■ **Task statement**:
Would you please copy each line of the data in which the string "knee" occurs?

■ **Exercise inputs**:

▼▼▼

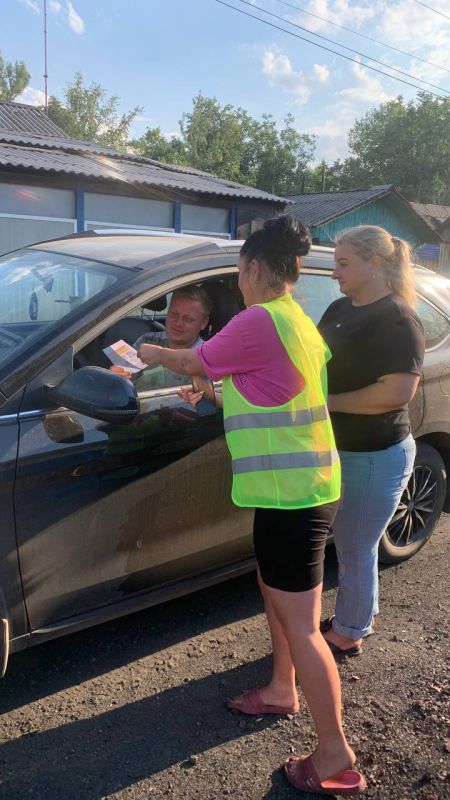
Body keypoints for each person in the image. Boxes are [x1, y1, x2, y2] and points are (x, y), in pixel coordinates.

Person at [137, 215, 366, 797]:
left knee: (303, 625)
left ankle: (335, 752)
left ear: (255, 268)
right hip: (299, 489)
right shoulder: (294, 321)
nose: (237, 282)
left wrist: (150, 350)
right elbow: (266, 388)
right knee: (276, 594)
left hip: (295, 498)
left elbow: (192, 359)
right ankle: (280, 688)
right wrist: (221, 392)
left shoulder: (259, 319)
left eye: (240, 272)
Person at [317, 225, 425, 658]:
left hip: (375, 454)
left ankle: (348, 632)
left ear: (375, 263)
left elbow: (396, 392)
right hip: (345, 449)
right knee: (354, 544)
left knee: (356, 548)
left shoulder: (397, 318)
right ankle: (362, 613)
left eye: (343, 263)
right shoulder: (341, 308)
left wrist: (326, 403)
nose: (334, 273)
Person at [111, 286, 212, 388]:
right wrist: (119, 375)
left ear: (204, 323)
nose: (178, 323)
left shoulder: (207, 357)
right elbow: (125, 377)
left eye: (188, 319)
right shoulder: (148, 340)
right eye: (174, 314)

▲▲▲

■ **Answer space**:
left knee: (303, 625)
right knee: (276, 594)
right knee: (354, 544)
left knee: (356, 548)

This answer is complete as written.